Ryanair a bénéficié de 80 M€ de remises injustifiées, payées en partie par les usagers de la ligne de bus Paris-Beauvais

Le PDG de Ryanair, Michael O'Leary. YouTube

La Cour des comptes dénonce dans un rapport rendu public lundi les privilèges financiers que l'aéroport de Beauvais (Oise), situé à environ 90 km au nord de Paris, accorde en particulier à Ryanair.

La compagnie irlandaise est en situation de quasi monopole puisqu'elle concentrait 83% des 4 millions de passagers qui ont transité par l'aéroport en 2014, selon le rapport.

Ryanair profite de cette situation pour bénéficier de larges avantages financiers. "La difficulté de contractualiser avec Ryanair a toujours été parfaitement connue par les actionnaires", a ainsi consenti les commissaires aux comptes auprès de la Cour.

Entre 2008 et 2014, Ryanair a bénéficié de 78 millions d'euros de remises injustifiées — sur les 85 millions au total accordées aux compagnies — "d'avantages importants", "parfois irréguliers" par la SAGEB (société de gestion et d'exploitation de l'aéroport de Beauvais).

Du fait des remises concédées aux compagnies aériennes sur les redevances aéroportuaires et de la vente à perte des prestations d'assistance en escale, les charges de fonctionnement de l'aéroport ne sont pas couvertes.
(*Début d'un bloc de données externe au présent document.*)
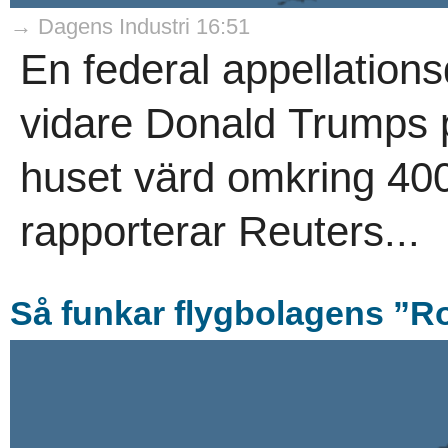
→ Dagens Industri 16:51
En federal appellations
vidare Donald Trumps p
huset värd omkring 400 
rapporterar Reuters...
Så funkar flygbolagens ”R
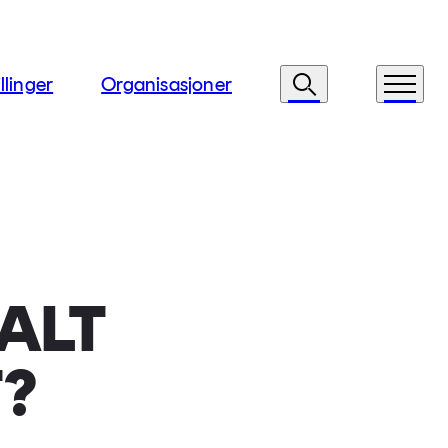
llinger
Organisasjoner
Søk
Meny
 ALT
?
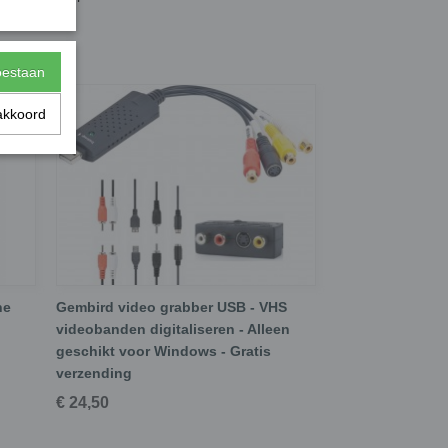
toestaan
akkoord
he
Gembird video grabber USB - VHS
videobanden digitaliseren - Alleen
geschikt voor Windows - Gratis
verzending
€ 24,50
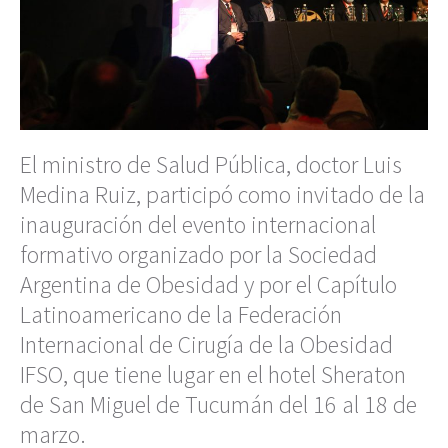
El ministro de Salud Pública, doctor Luis
Medina Ruiz, participó como invitado de la
inauguración del evento internacional
formativo organizado por la Sociedad
Argentina de Obesidad y por el Capítulo
Latinoamericano de la Federación
Internacional de Cirugía de la Obesidad
IFSO, que tiene lugar en el hotel Sheraton
de San Miguel de Tucumán del 16 al 18 de
marzo.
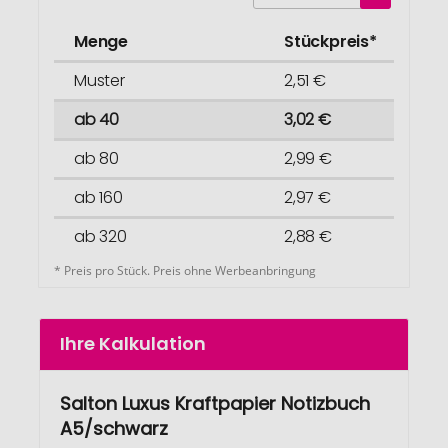
Menge
Stückpreis*
Muster
2,51 €
ab 40
3,02 €
ab 80
2,99 €
ab 160
2,97 €
ab 320
2,88 €
* Preis pro Stück. Preis ohne Werbeanbringung
Ihre Kalkulation
Salton Luxus Kraftpapier Notizbuch
A5/schwarz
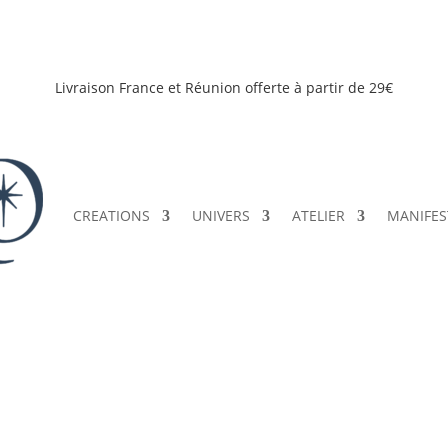
Livraison France et Réunion offerte à partir de 29€
CREATIONS
UNIVERS
ATELIER
MANIFES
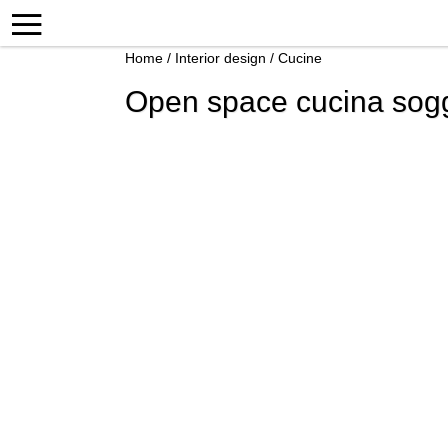
Home
/
Interior design
/
Cucine
Open space cucina sog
Conséquence: ce sont donc "les usagers de la ligne de bus entre Paris et Beauvais (qui) financent (...) les services aéroportuaires, à la place des compagnies aériennes", écrit la Cour.

Selon la Cour des comptes, les collectivités locales concernées — le département de l'Oise, la région Hauts-de-France et la communauté d'agglomération du Beauvaisis — n'ont pas donné leur autorisation à ces accords commerciaux.

Ces remises sont susceptibles d'être considérées comme des aides d'Etat irrégulières par la Commission européenne, expliquent les magistrats.

Entre autres recommandations, la Cour préconise d'"analyser les impacts fiscaux des accords illicites entre la compagnie Ryanair et le gestionnaire de l'aéroport".

L'exploitant de l'aéroport, la SAGEB, est détenu à 51% par la Chambre de commerce et d'industrie (CCI) de l'Oise et à 49% par Transdev (filiale à 70% de la Caisse des dépôts et consignations et à 30% de Veolia).